Text
---
Remove old OpenSSL development headers:

sudo yum remove -y openssl-devel

Why Remove:

Amazon Linux 2 has both openssl-devel (1.0.2) and openssl11-devel (1.1.1). Removing the old one ensures Ruby compiles against 1.1.1.

Critical: This only removes header files, NOT the system openssl-libs. Your system remains functional.

Step 2: Install Dependencies

Install compilation tools and OpenSSL 1.1:

sudo yum install -y gcc make \
openssl11 openssl11-devel \
readline-devel zlib-devel \
libyaml-devel libffi-devel \
wget tar gzip

Package Breakdown:

  • gcc, make: C compiler and build tools
  • openssl11, openssl11-devel: OpenSSL 1.1 runtime and headers
  • readline-devel: For interactive Ruby shell (irb)
  • zlib-devel: Compression library
  • libyaml-devel: YAML parser (required by Rails)
  • libffi-devel: Foreign Function Interface (for native extensions)
  • wget, tar, gzip: Download and extraction tools

Step 3: Download Ruby Source

Download Ruby 3.2.10:

sudo wget https://cache.ruby-lang.org/pub/ruby/3.2/ruby-3.2.10.tar.gz

Why This Version:

  • Ruby 3.2 is the current stable series
  • 3.2.10 is the latest patch release (security fixes)
  • Fully compatible with Rails 8.x

Extract:

sudo tar -zxvf ruby-3.2.10.tar.gz
cd ruby-3.2.10

Step 4: Configure Ruby Build

Configure with OpenSSL 1.1:

sudo ./configure --prefix=/usr/local --with-openssl-dir=/usr --disable-install-doc

Configuration Options Explained:

  • --prefix=/usr/local: Install to /usr/local/ (standard for locally-compiled software)
---
Data provided
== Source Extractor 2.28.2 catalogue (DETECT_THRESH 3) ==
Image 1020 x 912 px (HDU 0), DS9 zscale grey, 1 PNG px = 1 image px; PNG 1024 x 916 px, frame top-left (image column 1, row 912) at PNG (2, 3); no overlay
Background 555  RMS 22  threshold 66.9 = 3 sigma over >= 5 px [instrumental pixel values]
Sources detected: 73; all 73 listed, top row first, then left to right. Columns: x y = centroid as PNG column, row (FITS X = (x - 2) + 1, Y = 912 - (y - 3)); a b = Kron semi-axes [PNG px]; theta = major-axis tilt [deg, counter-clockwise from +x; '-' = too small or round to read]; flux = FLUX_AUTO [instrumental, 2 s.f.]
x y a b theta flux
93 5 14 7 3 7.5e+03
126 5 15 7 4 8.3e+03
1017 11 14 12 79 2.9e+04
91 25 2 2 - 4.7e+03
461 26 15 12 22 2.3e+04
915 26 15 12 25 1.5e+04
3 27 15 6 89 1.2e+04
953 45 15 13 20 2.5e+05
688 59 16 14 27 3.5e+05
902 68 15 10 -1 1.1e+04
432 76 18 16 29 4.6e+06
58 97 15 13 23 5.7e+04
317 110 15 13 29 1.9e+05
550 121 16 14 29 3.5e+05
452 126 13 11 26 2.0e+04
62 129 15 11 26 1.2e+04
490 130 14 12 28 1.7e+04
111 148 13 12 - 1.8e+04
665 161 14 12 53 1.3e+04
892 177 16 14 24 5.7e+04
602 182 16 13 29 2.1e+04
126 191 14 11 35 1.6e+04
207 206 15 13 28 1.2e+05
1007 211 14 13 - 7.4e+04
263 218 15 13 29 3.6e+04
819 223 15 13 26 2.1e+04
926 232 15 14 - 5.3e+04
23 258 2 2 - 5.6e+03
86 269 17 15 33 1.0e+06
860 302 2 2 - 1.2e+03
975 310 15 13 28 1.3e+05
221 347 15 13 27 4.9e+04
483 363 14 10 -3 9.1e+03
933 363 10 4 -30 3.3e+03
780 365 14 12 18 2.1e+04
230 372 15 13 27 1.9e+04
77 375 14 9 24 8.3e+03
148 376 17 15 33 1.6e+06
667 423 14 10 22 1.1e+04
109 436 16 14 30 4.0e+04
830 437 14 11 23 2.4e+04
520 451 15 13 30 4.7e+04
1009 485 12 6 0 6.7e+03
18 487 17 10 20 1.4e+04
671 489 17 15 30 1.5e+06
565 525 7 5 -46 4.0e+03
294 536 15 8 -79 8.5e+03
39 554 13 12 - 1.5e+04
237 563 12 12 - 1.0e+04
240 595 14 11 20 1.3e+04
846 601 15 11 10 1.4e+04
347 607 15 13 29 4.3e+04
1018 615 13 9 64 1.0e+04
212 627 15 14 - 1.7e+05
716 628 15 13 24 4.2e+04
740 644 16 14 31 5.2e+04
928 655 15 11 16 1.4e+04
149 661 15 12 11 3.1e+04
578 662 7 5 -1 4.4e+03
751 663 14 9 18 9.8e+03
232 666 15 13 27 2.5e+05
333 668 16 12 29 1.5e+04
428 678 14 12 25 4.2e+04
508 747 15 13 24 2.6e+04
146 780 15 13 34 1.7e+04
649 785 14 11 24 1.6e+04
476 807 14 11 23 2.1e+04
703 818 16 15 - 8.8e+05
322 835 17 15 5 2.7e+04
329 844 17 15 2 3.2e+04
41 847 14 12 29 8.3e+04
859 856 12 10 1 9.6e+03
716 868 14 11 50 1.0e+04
---
Please reproduce the Ruby build guide word for word, starting at "Remove old OpenSSL" and ending at "system remains functional.". Work from the Ruby build guide alone, not from the data.

Remove old OpenSSL development headers:

sudo yum remove -y openssl-devel

Why Remove:

Amazon Linux 2 has both openssl-devel (1.0.2) and openssl11-devel (1.1.1). Removing the old one ensures Ruby compiles against 1.1.1.

Critical: This only removes header files, NOT the system openssl-libs. Your system remains functional.